Exercise materials
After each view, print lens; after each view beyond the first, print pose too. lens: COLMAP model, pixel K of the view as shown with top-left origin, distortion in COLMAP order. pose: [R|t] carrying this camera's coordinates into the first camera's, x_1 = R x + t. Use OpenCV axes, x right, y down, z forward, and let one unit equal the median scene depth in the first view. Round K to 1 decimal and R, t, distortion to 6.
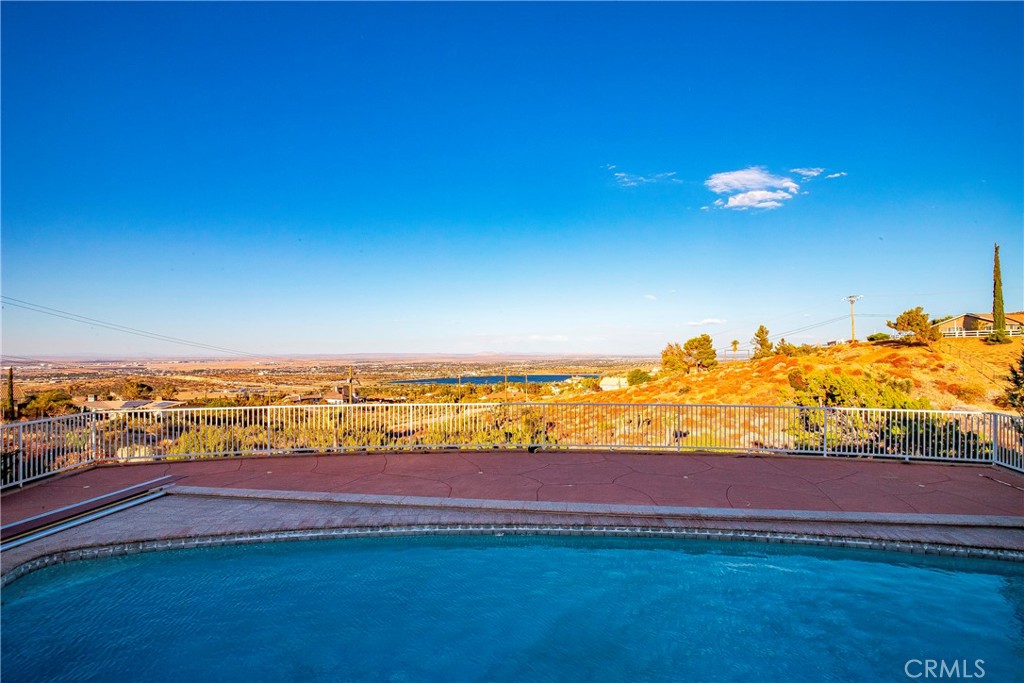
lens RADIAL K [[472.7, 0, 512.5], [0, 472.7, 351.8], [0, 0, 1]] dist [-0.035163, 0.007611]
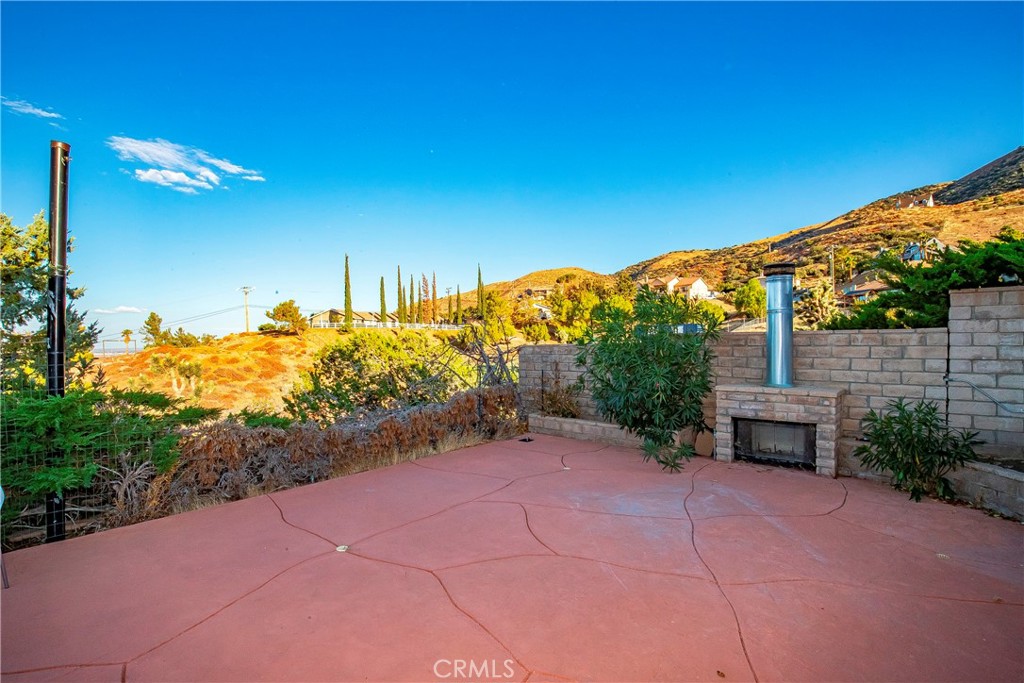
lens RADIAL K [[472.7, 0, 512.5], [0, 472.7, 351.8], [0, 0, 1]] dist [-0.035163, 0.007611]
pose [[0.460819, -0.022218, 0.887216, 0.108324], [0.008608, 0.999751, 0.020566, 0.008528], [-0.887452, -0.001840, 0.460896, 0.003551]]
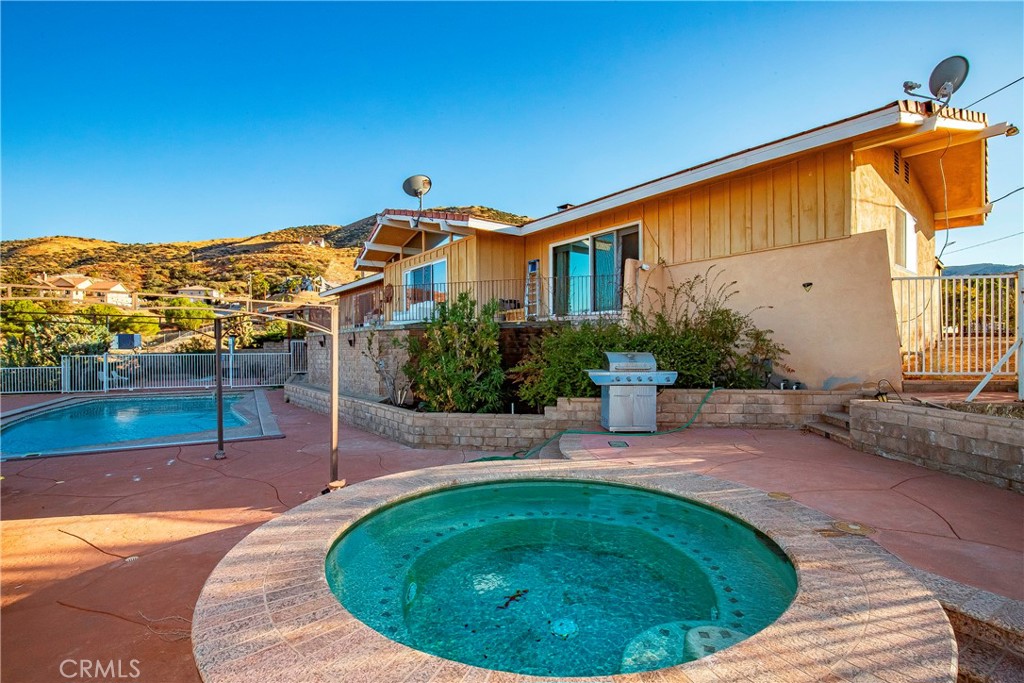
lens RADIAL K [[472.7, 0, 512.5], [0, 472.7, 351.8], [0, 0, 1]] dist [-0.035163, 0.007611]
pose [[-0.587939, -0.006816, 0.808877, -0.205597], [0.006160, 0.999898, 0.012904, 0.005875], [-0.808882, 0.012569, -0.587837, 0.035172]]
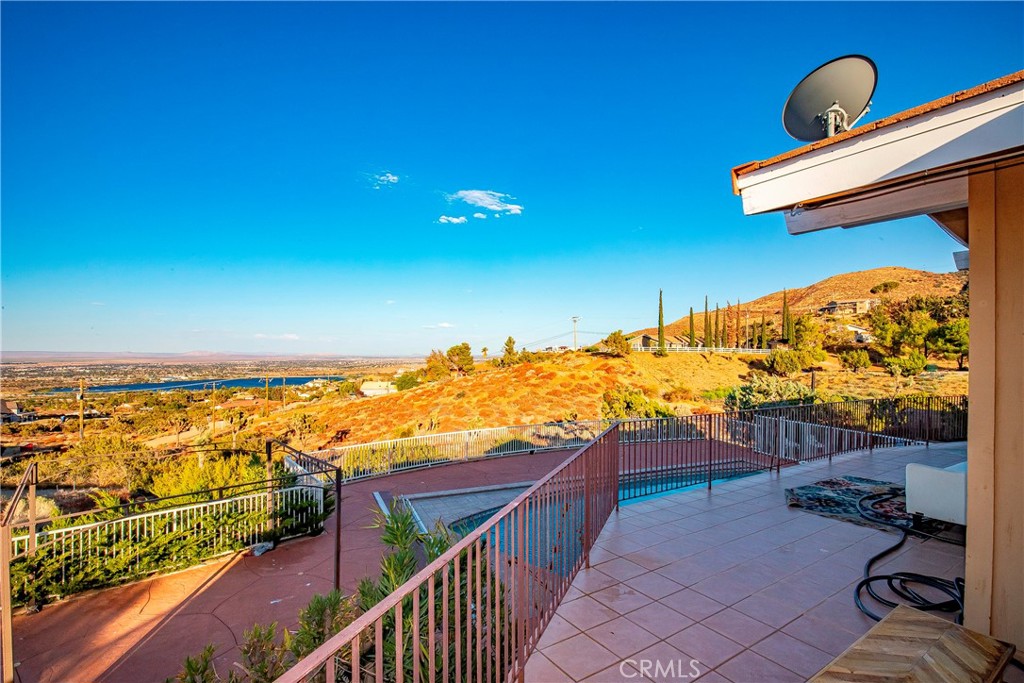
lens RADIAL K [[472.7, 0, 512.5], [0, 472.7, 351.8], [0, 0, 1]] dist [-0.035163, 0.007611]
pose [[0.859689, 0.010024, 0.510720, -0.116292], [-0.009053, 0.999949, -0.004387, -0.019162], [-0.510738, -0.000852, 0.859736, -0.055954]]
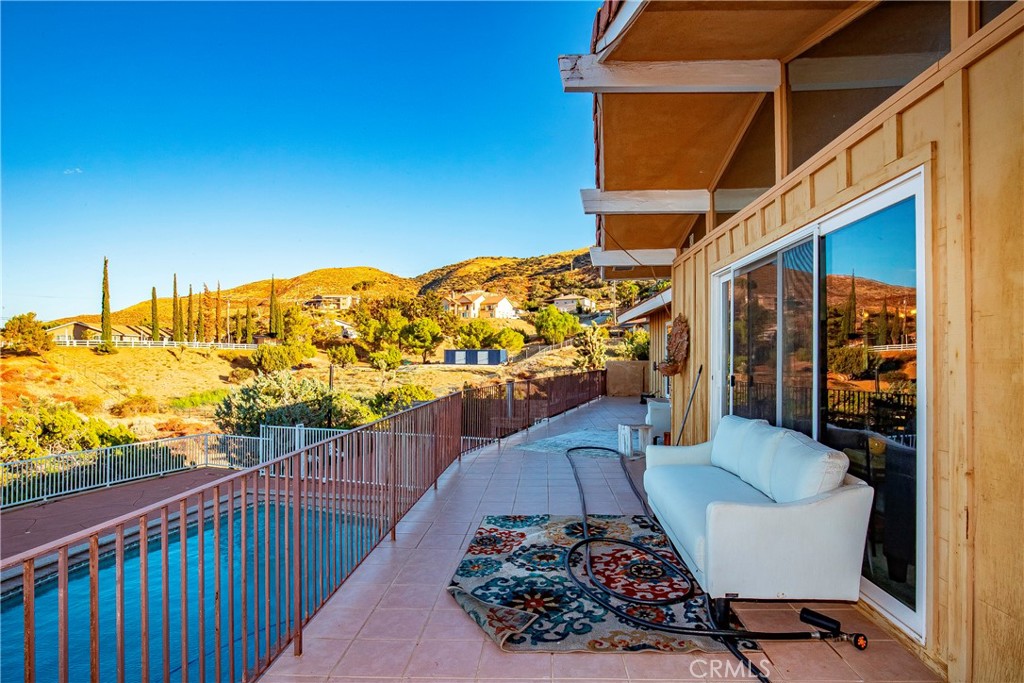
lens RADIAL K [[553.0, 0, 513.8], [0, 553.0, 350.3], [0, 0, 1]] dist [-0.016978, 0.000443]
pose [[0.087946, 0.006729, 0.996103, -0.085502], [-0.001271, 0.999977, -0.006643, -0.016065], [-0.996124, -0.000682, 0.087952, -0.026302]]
...
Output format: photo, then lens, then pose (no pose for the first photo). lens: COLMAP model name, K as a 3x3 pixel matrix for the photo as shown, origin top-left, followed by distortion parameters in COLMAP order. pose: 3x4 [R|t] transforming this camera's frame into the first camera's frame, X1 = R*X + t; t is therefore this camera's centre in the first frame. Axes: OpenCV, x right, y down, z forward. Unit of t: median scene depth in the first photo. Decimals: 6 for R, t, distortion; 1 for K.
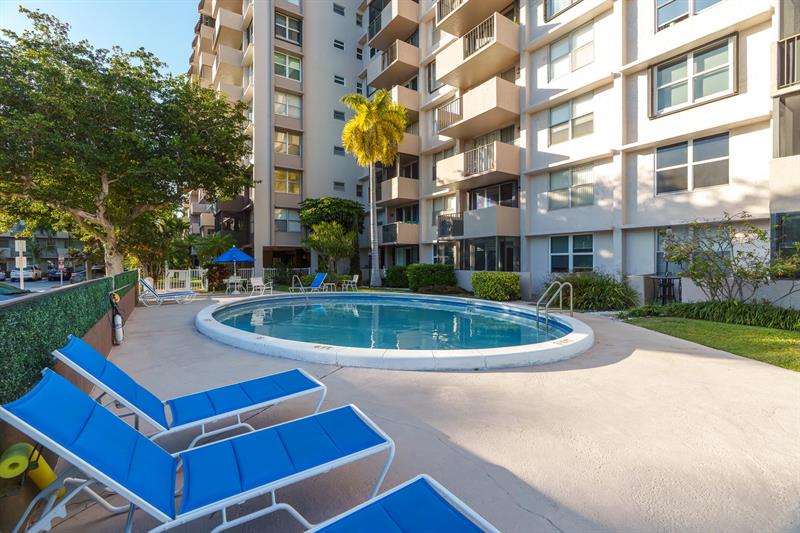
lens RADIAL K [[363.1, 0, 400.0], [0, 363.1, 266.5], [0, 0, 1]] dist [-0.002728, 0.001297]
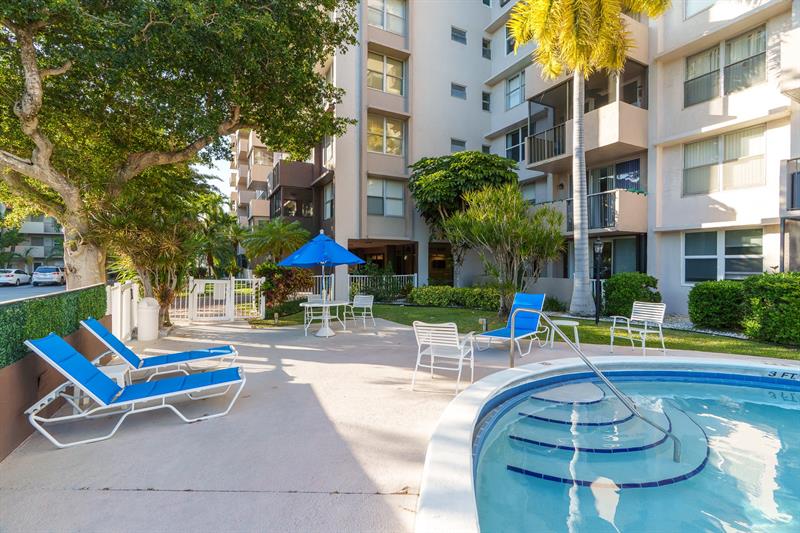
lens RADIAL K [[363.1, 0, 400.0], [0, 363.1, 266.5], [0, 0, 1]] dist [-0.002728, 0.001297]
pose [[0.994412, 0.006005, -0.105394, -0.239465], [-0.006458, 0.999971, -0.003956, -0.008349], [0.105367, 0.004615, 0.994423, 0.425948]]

Exercise directions
Put the records into a numbered list, starting with the line that contains "After each view, print" and going on through the line that contains "-0.000682, 0.087952, -0.026302]]", with blank lines left out. Leave the pictures out of the list.

Task output
1. After each view, print lens; after each view beyond the first, print pose too. lens: COLMAP model, pixel K of the view as shown with top-left origin, distortion in COLMAP order. pose: [R|t] carrying this camera's coordinates into the first camera's, x_1 = R x + t. Use OpenCV axes, x right, y down, z forward, and let one unit equal the median scene depth in the first view. Round K to 1 decimal and R, t, distortion to 6.
2. lens RADIAL K [[472.7, 0, 512.5], [0, 472.7, 351.8], [0, 0, 1]] dist [-0.035163, 0.007611]
3. lens RADIAL K [[472.7, 0, 512.5], [0, 472.7, 351.8], [0, 0, 1]] dist [-0.035163, 0.007611]
4. pose [[0.460819, -0.022218, 0.887216, 0.108324], [0.008608, 0.999751, 0.020566, 0.008528], [-0.887452, -0.001840, 0.460896, 0.003551]]
5. lens RADIAL K [[472.7, 0, 512.5], [0, 472.7, 351.8], [0, 0, 1]] dist [-0.035163, 0.007611]
6. pose [[-0.587939, -0.006816, 0.808877, -0.205597], [0.006160, 0.999898, 0.012904, 0.005875], [-0.808882, 0.012569, -0.587837, 0.035172]]
7. lens RADIAL K [[472.7, 0, 512.5], [0, 472.7, 351.8], [0, 0, 1]] dist [-0.035163, 0.007611]
8. pose [[0.859689, 0.010024, 0.510720, -0.116292], [-0.009053, 0.999949, -0.004387, -0.019162], [-0.510738, -0.000852, 0.859736, -0.055954]]
9. lens RADIAL K [[553.0, 0, 513.8], [0, 553.0, 350.3], [0, 0, 1]] dist [-0.016978, 0.000443]
10. pose [[0.087946, 0.006729, 0.996103, -0.085502], [-0.001271, 0.999977, -0.006643, -0.016065], [-0.996124, -0.000682, 0.087952, -0.026302]]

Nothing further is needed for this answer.